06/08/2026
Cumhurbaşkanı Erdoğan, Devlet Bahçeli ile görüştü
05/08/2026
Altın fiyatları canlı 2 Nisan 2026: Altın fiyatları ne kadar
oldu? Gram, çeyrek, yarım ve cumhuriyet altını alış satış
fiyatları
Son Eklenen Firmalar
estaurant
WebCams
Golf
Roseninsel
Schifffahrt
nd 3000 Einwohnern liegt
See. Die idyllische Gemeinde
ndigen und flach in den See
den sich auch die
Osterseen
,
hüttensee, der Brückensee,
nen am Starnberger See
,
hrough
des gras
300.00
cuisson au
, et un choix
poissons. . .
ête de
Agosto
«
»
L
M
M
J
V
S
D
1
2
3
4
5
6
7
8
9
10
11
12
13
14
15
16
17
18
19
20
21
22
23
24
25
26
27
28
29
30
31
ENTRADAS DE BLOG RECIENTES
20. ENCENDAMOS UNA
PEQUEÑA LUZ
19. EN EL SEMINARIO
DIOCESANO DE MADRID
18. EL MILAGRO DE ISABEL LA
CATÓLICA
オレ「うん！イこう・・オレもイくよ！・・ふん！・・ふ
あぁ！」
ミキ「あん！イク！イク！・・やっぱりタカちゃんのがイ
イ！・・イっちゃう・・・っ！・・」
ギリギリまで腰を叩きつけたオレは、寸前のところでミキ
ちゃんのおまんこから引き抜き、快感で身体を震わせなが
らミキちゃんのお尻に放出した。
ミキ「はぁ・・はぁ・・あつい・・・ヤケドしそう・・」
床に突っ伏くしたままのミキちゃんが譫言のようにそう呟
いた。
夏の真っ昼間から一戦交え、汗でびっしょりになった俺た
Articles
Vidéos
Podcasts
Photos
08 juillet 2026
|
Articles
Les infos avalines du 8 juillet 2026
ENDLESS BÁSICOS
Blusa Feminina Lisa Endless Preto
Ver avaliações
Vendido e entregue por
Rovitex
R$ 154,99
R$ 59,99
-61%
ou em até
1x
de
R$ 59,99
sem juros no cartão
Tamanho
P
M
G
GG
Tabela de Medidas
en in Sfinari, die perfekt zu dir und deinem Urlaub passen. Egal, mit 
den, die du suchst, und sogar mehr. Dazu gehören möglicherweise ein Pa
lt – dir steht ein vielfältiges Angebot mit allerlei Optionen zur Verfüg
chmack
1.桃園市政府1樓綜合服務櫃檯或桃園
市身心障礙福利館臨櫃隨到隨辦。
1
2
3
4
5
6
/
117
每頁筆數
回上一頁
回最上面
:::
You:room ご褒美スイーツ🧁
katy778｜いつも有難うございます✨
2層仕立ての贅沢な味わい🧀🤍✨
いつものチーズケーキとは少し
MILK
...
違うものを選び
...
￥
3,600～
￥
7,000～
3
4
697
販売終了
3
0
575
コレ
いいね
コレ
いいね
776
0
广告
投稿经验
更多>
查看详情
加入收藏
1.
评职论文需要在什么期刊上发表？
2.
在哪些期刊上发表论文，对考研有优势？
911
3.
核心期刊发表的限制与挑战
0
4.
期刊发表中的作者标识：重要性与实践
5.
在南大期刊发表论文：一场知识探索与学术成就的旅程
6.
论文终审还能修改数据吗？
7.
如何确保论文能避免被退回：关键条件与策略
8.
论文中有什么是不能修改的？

---

Copy the records word for word, starting at their very first line and stopping after the line that contains "DIOCESANO DE MADRID", with that line included.

* SOLUTION TO THE EXERCISE *
06/08/2026
Cumhurbaşkanı Erdoğan, Devlet Bahçeli ile görüştü
05/08/2026
Altın fiyatları canlı 2 Nisan 2026: Altın fiyatları ne kadar
oldu? Gram, çeyrek, yarım ve cumhuriyet altını alış satış
fiyatları
Son Eklenen Firmalar
estaurant
WebCams
Golf
Roseninsel
Schifffahrt
nd 3000 Einwohnern liegt
See. Die idyllische Gemeinde
ndigen und flach in den See
den sich auch die
Osterseen
,
hüttensee, der Brückensee,
nen am Starnberger See
,
hrough
des gras
300.00
cuisson au
, et un choix
poissons. . .
ête de
Agosto
«
»
L
M
M
J
V
S
D
1
2
3
4
5
6
7
8
9
10
11
12
13
14
15
16
17
18
19
20
21
22
23
24
25
26
27
28
29
30
31
ENTRADAS DE BLOG RECIENTES
20. ENCENDAMOS UNA
PEQUEÑA LUZ
19. EN EL SEMINARIO
DIOCESANO DE MADRID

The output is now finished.